The term is typically called “preconception care” and its purpose is to make sure that there are no potential risks to you and your future baby, and to have a discussion with your future obstetrician about your health. During your examination, your doctor may order lab tests to check for conditions such as rubella, syphilis, HIV, and hepatitis. He or she may also do a physical examination, similar to your yearly routine exam, which may, or may not, include a pap smear.
Here are some additional items that you will want to discuss with your doctor, if they do not broach the subject first:
Prenatal Vitamins: You will want to discuss with your doctor what type of prenatal vitamins they suggest, given your personal diet and past experience.The main active ingredient in prenatal vitamins is folic acid. Taking folic acid during pregnancy (and even beforehand) has been proven to lessen the chances of your baby having neural tube defects.
Vaccinations: Being caught-up with vaccines is a very important aspect of trying to conceive. While most of us received our vaccines during childhood, there are certain ones that may need a booster, or may not have been developed 20-something years ago. You may want to consider getting the flu shot prior to trying to conceive, and look back into your shot record and discuss other vaccination options with your doctor.
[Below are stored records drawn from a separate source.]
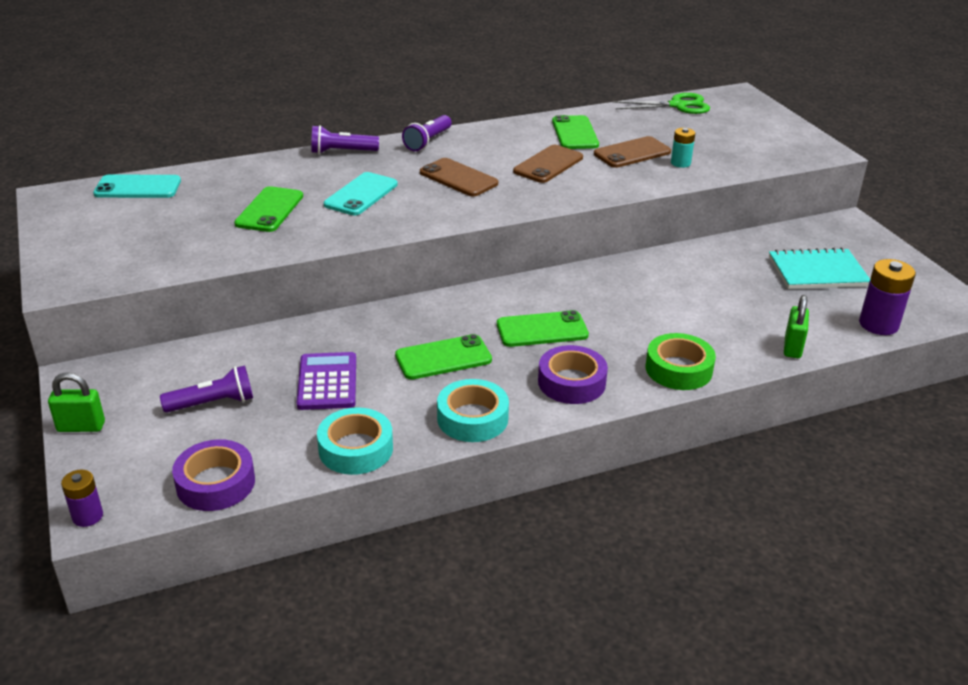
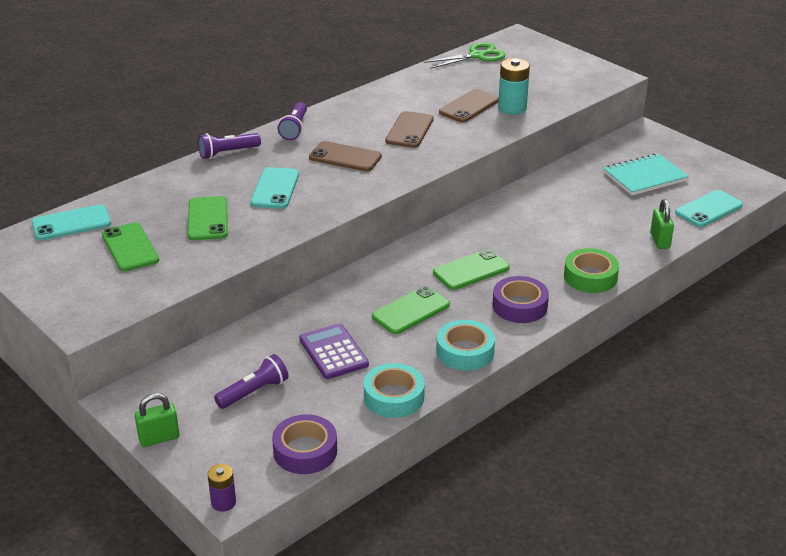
camera: 20 degrees left, 0 degrees up
green phone [552,115,599,149] -> green phone moved to [102,222,159,271]
turquoise battery [671,128,695,168] -> turquoise battery [498,58,530,115], size x1.67
purple battery [859,259,916,335] -> turquoise phone [675,190,743,227]

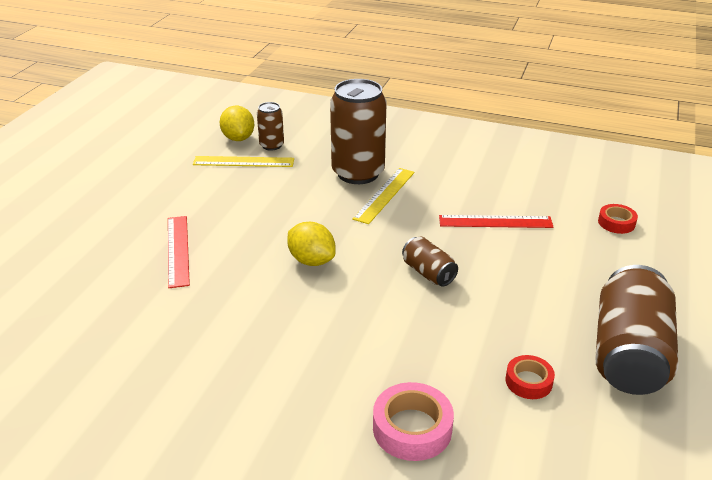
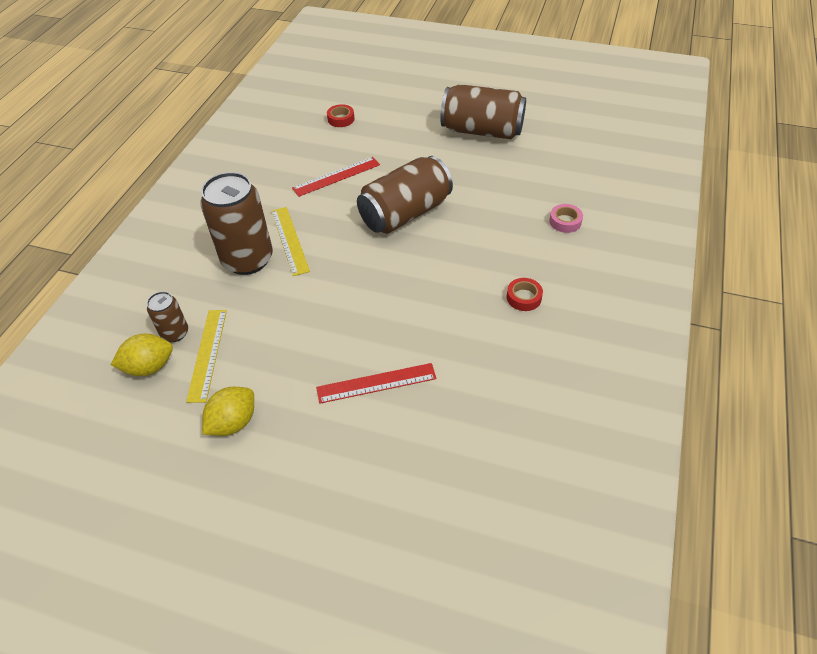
camera: 90 degrees left, 15 degrees up
yellow lemon [287,222,336,266] -> yellow lemon moved to [202,387,254,436]
yellow ruler [352,168,415,224] -> yellow ruler turned 45 degrees clockwise [271,207,310,276]
pink tape [373,382,454,461] -> pink tape [549,204,583,233], size x0.63
brown can [402,237,458,286] -> brown can [357,156,453,234], size x2.02
red ruler [439,215,554,228] -> red ruler turned 60 degrees clockwise [292,157,380,197]
red tape [505,355,555,399] -> red tape moved to [507,278,543,311]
Also, urge your spouse or significant other to investigate their vaccinations, as they will also be spending lots of hands-on time with their baby, as well.
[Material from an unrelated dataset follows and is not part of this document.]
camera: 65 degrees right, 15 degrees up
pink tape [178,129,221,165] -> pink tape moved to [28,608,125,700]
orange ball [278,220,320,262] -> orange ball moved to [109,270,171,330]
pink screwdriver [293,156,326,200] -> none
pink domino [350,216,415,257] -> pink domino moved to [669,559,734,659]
Proper Diet: It is ideal to begin your pregnancy with proper nutrition. Discuss any dietary concerns with your healthcare provider, and make sure to inform them if you are currently attempting to lose weight.
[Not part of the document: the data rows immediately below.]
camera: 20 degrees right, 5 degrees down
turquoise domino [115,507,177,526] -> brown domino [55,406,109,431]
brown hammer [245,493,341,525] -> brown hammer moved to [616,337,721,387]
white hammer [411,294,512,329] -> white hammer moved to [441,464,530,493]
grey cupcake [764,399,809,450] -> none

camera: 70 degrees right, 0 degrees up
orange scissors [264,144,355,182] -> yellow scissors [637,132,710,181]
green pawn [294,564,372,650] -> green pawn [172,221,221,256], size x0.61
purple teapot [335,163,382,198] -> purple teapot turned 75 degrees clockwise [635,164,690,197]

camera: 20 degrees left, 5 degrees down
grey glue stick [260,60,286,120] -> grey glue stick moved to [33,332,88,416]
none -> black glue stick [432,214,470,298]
Exercise: Talk to your doctor about your exercise routine, and see if they have any concerns about the type of activity you do.
Reproductive History: This encompasses many things such as previous pregnancies, contraception use, menstrual cycle, and previous pap smear results.You will also want to inform the doctor if you have any sexually transmitted diseases, or a previous history with vaginal infections.
Medical & Surgical History: Talk about any medical problems you have currently, or that appeared during any previous pregnancies. Also, mention any hospitalizations and/or surgeries you may have had in the past.
Going to the doctor and having an open conversation doesn’t have to be daunting, or intimidating, as long as you have a general plan as to what you’d like to discuss. Happy talking, everyone!